======== Extracted entries

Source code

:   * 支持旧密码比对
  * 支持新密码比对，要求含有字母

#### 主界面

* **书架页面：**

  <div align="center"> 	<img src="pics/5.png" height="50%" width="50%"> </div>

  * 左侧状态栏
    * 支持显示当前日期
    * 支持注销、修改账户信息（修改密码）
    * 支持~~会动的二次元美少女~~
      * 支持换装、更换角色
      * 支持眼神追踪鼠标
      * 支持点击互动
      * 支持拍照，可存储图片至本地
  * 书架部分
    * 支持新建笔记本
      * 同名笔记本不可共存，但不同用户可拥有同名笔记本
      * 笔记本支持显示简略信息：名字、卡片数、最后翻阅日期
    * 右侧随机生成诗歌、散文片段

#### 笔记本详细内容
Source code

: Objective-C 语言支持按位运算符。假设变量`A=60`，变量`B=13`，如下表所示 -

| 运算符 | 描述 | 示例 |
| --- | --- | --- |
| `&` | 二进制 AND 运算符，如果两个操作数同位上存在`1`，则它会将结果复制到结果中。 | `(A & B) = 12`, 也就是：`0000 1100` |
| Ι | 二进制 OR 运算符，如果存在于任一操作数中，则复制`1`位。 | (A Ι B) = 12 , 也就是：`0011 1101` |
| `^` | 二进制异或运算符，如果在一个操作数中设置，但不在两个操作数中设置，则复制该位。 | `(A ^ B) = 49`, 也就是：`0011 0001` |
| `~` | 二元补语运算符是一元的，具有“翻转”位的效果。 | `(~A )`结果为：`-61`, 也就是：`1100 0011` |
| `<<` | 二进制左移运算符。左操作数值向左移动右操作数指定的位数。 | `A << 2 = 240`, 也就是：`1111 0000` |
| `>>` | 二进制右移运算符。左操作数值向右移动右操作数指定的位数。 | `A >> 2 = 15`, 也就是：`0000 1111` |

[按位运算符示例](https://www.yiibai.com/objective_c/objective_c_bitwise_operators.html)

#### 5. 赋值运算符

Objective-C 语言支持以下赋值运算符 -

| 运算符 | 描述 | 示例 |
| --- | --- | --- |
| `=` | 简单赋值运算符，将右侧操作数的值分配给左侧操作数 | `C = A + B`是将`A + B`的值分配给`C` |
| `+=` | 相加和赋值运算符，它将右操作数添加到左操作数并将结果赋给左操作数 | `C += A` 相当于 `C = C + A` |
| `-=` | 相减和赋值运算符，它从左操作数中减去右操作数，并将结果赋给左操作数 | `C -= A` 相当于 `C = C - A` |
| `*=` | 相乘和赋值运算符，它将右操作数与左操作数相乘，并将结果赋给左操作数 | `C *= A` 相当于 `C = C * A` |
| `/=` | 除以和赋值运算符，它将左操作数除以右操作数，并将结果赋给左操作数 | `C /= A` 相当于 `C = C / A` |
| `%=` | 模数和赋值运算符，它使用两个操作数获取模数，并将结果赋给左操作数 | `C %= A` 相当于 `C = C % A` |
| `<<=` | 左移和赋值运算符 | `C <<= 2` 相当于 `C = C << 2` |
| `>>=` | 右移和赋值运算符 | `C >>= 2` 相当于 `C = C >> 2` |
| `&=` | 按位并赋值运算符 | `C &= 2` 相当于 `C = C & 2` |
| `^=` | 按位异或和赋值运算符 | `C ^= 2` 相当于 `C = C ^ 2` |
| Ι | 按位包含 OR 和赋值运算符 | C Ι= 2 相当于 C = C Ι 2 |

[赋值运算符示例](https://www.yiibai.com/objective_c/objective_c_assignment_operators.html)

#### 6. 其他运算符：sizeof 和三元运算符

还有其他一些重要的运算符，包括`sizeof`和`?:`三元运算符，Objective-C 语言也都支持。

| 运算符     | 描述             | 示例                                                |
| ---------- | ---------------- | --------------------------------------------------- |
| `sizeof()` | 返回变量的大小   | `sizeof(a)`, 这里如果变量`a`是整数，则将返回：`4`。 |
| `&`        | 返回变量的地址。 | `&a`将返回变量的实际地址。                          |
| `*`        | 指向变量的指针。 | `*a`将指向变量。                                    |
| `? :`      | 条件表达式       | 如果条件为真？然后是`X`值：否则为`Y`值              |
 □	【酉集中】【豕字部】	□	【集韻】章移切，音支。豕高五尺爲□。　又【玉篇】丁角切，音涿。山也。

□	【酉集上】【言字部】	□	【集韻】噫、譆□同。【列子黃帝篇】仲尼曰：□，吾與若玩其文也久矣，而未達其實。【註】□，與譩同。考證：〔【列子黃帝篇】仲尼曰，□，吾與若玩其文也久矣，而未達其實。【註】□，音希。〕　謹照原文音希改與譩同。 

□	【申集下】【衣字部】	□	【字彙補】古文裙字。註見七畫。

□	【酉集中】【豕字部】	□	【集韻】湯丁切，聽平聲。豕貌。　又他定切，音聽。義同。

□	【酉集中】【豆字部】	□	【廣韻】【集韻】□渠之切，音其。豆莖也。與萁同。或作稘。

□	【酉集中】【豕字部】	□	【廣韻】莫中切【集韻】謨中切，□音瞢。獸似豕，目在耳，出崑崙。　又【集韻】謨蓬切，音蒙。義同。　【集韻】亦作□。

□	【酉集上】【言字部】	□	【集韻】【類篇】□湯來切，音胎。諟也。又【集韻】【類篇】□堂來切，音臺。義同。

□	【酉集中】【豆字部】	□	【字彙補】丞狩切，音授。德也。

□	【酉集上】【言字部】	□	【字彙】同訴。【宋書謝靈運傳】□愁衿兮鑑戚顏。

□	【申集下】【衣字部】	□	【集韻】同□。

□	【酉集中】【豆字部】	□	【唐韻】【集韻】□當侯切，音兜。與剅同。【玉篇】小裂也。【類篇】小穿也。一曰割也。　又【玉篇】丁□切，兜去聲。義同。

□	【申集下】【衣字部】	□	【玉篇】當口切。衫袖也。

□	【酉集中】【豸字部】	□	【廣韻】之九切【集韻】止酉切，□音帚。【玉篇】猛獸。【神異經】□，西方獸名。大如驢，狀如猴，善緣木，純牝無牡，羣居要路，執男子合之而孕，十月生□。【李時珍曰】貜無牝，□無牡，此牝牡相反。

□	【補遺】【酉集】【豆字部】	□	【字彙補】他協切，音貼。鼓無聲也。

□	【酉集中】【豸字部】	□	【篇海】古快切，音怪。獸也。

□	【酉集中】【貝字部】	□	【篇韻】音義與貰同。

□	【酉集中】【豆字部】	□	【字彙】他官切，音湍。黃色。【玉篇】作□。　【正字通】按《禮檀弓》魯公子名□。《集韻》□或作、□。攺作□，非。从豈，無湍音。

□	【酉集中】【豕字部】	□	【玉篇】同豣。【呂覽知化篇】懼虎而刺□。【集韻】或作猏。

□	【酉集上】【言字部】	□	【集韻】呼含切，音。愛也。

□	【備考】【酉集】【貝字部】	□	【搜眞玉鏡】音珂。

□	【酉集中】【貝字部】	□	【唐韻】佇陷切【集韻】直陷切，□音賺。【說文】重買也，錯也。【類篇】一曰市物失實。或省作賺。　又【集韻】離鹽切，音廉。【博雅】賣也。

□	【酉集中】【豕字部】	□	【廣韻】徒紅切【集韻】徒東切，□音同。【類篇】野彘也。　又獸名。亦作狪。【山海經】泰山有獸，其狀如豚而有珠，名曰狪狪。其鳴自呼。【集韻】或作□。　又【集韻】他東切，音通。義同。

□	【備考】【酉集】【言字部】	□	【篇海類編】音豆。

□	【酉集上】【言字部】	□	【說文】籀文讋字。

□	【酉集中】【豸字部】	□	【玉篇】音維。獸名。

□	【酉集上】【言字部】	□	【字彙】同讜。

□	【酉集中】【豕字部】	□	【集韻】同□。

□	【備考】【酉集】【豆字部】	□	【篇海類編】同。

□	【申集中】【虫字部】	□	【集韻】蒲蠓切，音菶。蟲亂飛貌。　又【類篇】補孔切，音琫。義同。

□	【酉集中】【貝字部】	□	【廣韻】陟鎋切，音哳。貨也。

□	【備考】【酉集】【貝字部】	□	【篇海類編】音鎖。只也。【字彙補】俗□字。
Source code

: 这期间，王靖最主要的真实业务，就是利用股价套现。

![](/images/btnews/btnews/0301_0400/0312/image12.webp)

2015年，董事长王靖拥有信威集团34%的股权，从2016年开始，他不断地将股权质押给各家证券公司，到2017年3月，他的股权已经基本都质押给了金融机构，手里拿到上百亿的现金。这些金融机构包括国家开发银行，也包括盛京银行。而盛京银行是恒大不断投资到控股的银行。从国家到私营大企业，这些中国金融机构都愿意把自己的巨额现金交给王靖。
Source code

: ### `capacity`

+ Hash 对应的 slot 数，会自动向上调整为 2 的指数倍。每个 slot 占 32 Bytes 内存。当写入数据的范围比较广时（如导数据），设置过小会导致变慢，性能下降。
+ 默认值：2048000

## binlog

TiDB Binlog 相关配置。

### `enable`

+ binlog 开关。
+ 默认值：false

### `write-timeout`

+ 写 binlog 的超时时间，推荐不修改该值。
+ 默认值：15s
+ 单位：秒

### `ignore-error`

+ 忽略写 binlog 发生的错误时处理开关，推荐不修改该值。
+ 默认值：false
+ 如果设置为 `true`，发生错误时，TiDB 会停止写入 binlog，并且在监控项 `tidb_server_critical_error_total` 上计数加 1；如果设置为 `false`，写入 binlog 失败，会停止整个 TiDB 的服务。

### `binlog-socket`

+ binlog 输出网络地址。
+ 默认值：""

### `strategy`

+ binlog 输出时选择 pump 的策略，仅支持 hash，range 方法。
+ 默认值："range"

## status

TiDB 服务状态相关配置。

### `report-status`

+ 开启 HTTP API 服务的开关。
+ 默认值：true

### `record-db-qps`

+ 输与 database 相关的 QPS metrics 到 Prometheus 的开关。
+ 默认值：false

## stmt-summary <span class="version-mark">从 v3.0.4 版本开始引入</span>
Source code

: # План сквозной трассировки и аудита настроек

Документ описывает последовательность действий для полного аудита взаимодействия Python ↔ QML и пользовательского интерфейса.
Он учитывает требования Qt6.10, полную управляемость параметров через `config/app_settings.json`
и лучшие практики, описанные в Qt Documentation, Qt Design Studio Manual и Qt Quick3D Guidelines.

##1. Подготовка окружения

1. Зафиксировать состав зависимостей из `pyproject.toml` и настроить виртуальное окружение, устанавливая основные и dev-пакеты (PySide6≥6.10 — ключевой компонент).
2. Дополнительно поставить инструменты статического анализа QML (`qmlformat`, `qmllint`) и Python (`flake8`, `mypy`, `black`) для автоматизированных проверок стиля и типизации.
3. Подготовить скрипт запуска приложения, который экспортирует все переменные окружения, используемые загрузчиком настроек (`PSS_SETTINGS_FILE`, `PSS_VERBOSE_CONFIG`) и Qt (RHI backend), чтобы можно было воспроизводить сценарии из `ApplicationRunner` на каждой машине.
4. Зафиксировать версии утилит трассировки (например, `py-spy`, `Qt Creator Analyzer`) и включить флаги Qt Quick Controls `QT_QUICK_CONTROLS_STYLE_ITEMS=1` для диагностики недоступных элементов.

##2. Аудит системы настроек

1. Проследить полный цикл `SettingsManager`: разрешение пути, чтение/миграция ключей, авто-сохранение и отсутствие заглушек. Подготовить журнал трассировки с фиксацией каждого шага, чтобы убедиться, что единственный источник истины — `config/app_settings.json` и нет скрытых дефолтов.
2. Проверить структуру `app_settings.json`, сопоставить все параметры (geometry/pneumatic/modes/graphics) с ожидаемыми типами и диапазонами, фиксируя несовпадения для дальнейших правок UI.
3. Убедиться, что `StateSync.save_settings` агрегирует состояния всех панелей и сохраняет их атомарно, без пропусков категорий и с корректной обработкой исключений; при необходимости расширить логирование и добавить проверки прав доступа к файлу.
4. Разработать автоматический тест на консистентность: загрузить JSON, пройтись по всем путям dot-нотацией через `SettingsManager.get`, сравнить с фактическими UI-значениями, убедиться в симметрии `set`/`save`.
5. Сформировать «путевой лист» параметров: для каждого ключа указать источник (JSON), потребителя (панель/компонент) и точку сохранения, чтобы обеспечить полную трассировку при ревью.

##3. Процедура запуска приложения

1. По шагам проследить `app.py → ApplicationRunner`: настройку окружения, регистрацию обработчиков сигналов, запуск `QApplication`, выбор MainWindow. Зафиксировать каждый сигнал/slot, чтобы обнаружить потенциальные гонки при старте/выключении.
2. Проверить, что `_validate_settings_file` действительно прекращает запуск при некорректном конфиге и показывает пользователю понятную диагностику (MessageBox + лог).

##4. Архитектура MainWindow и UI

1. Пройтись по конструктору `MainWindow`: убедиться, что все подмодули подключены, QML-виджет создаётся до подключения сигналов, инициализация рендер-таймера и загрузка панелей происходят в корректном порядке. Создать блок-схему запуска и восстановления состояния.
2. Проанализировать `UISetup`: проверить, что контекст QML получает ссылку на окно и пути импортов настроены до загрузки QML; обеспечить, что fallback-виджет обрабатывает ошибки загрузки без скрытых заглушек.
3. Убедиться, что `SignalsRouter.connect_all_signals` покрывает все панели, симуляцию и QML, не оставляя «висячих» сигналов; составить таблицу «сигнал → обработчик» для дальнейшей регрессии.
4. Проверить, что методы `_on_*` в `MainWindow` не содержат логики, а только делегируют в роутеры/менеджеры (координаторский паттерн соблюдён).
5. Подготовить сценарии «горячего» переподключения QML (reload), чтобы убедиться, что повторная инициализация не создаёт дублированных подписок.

================

## [Task objective]
When a line in the material contains the string "трассировки", copy that line.

## [Task output]
: # План сквозной трассировки и аудита настроек
4. Зафиксировать версии утилит трассировки (например, `py-spy`, `Qt Creator Analyzer`) и включить флаги Qt Quick Controls `QT_QUICK_CONTROLS_STYLE_ITEMS=1` для диагностики недоступных элементов.
1. Проследить полный цикл `SettingsManager`: разрешение пути, чтение/миграция ключей, авто-сохранение и отсутствие заглушек. Подготовить журнал трассировки с фиксацией каждого шага, чтобы убедиться, что единственный источник истины — `config/app_settings.json` и нет скрытых дефолтов.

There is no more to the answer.